Once the base coat was done, it was on to something I'd been looking forward to: special effects. I wanted to add some weathering/exhaust staining to the jet since it looked far too clean for an Ork vehicle. While I'd been looking forward to it, I was definitely hesitant about blasting black all over the paint job I'd been working so hard on. Fortunately, the airbrush allows for slow, careful addition of paint, and thin layers are not wholly opaque. I barely pulled the trigger to the point of engaging paint and carefully swept the brush back and forth over the areas I wanted to darken, spending a little longer on the parts closer to the actual exhaust pipes, allowing it to fade further away. 

Once I got that done, I was very happy with the results there, but then the wings looked conspicuously clean.  Starting with the gun barrels and eject ports, I applied the same method. This wasn't enough for me, and I went ahead and started making some streaks from the front of the wing toward the back, paying particular attention to the leading edges and corners.

The final result was something I was very happy with, and it was really the airbrush that I think sold it.

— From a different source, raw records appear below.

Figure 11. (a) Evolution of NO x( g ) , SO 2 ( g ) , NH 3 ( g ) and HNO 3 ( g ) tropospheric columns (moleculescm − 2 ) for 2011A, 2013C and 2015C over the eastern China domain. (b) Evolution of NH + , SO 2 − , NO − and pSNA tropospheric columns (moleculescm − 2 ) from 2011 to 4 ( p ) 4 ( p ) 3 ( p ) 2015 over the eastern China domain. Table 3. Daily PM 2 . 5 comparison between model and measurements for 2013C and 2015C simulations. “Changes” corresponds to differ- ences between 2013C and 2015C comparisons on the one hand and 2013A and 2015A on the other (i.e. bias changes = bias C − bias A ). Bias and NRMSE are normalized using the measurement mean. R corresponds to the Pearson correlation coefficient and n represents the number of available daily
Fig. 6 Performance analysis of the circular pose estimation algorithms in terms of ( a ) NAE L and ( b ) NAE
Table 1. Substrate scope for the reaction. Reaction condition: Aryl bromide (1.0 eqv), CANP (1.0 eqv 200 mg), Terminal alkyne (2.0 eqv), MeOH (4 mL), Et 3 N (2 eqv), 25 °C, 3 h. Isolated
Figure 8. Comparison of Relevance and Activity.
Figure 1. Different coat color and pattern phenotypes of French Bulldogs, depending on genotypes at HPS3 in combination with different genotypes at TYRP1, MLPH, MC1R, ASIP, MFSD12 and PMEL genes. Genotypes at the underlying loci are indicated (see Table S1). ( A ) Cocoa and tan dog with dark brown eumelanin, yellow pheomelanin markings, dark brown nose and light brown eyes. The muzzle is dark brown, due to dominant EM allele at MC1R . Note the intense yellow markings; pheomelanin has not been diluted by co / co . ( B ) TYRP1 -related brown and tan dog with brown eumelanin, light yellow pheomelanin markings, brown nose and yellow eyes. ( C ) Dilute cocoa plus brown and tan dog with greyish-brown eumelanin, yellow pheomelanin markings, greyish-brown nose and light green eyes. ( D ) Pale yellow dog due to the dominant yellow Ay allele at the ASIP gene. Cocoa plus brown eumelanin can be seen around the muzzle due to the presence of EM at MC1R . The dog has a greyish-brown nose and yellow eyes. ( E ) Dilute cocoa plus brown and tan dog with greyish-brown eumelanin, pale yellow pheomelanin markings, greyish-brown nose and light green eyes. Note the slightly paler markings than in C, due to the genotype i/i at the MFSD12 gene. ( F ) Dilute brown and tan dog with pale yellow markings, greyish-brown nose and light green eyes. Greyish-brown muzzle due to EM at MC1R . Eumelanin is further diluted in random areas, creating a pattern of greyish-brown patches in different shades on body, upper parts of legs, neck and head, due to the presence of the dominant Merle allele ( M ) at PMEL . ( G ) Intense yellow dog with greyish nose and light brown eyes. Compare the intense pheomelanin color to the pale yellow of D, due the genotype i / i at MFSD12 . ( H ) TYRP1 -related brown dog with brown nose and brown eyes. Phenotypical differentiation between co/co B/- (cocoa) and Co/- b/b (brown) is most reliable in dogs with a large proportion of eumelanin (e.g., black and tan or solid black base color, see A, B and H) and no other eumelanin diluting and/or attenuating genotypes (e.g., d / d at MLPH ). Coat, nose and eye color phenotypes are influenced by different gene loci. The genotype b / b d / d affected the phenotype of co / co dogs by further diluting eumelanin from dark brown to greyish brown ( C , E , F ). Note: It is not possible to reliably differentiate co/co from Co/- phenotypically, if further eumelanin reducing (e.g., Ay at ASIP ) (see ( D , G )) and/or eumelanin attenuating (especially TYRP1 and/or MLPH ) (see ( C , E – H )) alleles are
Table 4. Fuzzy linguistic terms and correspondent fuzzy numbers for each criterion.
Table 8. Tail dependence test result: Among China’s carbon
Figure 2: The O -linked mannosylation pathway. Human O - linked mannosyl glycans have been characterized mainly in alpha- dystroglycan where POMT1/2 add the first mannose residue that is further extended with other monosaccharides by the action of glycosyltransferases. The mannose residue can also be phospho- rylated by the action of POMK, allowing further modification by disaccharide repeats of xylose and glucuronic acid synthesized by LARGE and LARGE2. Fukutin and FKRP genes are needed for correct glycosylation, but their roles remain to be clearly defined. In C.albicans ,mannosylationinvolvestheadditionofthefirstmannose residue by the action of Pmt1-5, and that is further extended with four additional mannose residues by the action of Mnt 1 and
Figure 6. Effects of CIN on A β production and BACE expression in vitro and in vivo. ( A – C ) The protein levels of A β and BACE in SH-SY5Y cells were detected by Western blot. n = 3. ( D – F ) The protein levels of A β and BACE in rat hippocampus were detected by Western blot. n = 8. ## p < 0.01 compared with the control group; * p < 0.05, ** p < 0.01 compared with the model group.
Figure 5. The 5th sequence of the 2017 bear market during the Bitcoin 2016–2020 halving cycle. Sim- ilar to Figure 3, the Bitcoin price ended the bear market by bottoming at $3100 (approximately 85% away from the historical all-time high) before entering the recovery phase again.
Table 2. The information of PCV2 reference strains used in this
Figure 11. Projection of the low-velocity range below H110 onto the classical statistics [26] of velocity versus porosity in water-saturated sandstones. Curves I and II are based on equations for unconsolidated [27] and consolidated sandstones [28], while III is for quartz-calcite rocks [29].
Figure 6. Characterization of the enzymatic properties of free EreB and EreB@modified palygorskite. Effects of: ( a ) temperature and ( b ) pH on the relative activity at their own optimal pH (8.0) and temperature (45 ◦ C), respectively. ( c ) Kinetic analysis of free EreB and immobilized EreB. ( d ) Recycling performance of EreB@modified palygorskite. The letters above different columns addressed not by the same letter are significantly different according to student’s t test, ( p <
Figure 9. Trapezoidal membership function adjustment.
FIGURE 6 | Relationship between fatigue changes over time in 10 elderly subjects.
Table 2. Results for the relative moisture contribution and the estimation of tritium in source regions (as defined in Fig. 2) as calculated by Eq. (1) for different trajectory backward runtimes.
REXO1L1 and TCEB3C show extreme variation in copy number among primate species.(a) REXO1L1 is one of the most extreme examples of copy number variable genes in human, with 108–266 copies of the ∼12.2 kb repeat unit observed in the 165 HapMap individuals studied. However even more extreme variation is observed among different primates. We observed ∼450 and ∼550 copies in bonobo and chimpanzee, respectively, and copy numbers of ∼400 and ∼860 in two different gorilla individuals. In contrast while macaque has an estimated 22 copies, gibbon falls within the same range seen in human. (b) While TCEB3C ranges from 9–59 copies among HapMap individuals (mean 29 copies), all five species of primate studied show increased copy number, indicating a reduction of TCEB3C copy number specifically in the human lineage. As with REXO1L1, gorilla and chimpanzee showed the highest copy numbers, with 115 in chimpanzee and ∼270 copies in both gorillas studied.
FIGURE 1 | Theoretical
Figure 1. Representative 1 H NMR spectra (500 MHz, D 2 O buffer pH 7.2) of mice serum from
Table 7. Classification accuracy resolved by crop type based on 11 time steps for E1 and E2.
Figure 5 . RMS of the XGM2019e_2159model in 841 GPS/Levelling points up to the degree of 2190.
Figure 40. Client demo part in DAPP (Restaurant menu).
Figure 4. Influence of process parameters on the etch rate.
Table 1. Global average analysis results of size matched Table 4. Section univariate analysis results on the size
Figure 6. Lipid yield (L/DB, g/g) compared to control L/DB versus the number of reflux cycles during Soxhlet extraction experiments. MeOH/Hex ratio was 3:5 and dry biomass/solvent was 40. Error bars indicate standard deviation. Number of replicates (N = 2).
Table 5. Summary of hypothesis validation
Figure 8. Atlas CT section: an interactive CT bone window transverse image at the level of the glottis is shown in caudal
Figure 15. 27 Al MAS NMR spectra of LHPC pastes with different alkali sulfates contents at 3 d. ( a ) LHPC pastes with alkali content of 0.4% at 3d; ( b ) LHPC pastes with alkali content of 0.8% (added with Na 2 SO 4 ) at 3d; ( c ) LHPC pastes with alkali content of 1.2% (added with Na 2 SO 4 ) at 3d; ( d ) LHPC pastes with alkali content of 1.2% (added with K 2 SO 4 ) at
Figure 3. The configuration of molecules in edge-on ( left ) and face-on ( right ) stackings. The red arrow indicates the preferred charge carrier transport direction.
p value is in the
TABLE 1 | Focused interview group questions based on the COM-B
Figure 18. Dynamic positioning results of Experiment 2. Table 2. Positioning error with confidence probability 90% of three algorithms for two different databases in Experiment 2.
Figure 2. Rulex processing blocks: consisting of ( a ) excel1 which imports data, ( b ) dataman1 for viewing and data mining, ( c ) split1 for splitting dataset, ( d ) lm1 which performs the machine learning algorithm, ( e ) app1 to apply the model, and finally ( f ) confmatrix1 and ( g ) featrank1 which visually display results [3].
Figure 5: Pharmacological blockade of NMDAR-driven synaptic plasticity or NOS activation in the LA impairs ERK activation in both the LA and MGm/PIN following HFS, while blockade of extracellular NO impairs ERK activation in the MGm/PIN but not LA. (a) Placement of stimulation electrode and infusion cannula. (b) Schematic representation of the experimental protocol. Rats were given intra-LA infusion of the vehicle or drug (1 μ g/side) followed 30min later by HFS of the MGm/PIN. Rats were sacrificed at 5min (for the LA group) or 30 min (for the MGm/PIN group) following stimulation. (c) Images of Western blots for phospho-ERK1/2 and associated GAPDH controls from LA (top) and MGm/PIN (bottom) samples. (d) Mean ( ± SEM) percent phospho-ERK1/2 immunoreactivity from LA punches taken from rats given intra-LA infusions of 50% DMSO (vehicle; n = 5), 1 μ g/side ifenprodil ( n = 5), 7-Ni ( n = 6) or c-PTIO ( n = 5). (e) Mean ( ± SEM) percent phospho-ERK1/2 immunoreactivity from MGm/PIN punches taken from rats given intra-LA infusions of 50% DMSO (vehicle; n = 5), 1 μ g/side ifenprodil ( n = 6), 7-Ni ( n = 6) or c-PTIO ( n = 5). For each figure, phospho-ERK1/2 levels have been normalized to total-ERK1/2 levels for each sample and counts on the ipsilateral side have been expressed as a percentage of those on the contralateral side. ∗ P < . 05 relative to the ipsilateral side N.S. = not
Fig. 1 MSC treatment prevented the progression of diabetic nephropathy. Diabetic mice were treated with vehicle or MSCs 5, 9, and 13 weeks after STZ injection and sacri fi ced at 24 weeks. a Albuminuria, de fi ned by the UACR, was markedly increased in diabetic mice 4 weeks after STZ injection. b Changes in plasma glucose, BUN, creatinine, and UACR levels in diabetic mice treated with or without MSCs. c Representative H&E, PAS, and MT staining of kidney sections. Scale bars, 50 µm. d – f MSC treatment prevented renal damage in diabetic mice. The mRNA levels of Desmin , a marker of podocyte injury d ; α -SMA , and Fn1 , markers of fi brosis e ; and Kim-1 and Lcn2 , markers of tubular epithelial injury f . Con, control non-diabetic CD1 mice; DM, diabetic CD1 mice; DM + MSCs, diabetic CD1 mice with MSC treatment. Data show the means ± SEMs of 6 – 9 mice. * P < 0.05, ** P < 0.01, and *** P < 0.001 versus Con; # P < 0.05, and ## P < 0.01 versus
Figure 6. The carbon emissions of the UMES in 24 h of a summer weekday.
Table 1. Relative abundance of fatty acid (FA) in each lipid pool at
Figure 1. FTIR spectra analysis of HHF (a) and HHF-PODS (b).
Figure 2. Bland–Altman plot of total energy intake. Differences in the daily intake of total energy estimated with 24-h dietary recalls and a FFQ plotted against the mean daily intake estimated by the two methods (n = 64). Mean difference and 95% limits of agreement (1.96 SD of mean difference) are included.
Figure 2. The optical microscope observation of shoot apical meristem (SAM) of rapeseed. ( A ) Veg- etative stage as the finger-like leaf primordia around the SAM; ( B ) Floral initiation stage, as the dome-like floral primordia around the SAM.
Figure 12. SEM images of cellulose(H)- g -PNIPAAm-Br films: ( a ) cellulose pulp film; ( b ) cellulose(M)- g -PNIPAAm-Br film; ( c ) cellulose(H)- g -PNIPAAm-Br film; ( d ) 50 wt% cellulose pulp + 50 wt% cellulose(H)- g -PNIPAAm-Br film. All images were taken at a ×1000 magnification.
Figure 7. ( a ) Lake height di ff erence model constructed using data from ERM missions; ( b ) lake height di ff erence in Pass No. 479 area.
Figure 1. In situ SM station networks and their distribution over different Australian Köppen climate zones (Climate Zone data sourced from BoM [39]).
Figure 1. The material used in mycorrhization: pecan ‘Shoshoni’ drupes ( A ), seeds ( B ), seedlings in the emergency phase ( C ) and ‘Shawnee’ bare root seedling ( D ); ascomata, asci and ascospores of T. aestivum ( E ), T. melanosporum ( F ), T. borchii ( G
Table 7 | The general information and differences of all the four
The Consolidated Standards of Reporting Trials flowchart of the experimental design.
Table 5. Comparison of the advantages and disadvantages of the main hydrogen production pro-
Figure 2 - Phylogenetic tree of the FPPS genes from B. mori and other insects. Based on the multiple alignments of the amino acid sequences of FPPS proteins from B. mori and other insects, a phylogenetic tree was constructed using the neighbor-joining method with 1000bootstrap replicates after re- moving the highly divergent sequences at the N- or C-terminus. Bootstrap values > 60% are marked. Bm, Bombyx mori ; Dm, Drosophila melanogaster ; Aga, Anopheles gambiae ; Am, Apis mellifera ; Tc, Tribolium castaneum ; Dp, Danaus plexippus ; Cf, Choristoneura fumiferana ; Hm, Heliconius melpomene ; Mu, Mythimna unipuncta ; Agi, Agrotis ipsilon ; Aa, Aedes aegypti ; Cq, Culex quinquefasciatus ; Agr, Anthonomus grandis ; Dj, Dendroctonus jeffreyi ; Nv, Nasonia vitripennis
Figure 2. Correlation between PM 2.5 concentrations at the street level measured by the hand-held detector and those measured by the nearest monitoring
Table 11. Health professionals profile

While I think the DakkaJet and the Mycetic Spores were successes, I will admit the day did not start that way. I started by trying to paint some Eldar Warp Spiders and create an Object Source Lighting effect with a purplish light, inspired by a description of actual Warp Spiders in Gav Thorpe's Path of the Seer. The whole attempt was an absolute failure, from priming all the way through my third paint color. I may share the full  gruesome details when I redo them, but I think the lesson to take away is that it gets better with practice and persistence. Ok, here's one picture as I left them:

There was definitely part of me that wanted to quit for the day when looking at these purple, tie-died Warp Spiders, before I'd even accomplished anything. However, I'm very glad I didn't. I messed up on the Warp Spiders through a combination of inexperience and general poor application of painting theories, but by sticking with it, rather than leaving the painting table with a bad taste for airbrushing, I stuck with it and had two accomplishments I am quite proud of.

To end on a more positive note, while gathering some final pictures for this post, namely the thick/thin paint examples, I felt it a waste to break out the airbrush and not paint anything. So, digging through some grey assembled models, I picked a Tau Crisis suit.

The above picture is after three coats, the first of which was pretty bad since I'd been intentionally messing up my consistencies. The main color I wanted coming out was Caledor Sky, with the highlight of Lothern Blue. I was a little heavy handed with the highlights, and I'm also not sure the color contrast is high enough to show through really well. That said, this base coat took me about 15 minutes, including trying to fix my intentional mistakes with consistency. Doing a whole squad of three, and being more careful about the highlights and keeping contrast in the layers might have added 5-10 minutes tops on the base-coating time.

As I close this post on Airbrushing, I'd love to hear from you what questions or concerns you have about getting into airbrushing? What would you like to see addressed in a future airbrushing post? Or, if you are miles ahead of me, what am I screwing up or misrepresenting?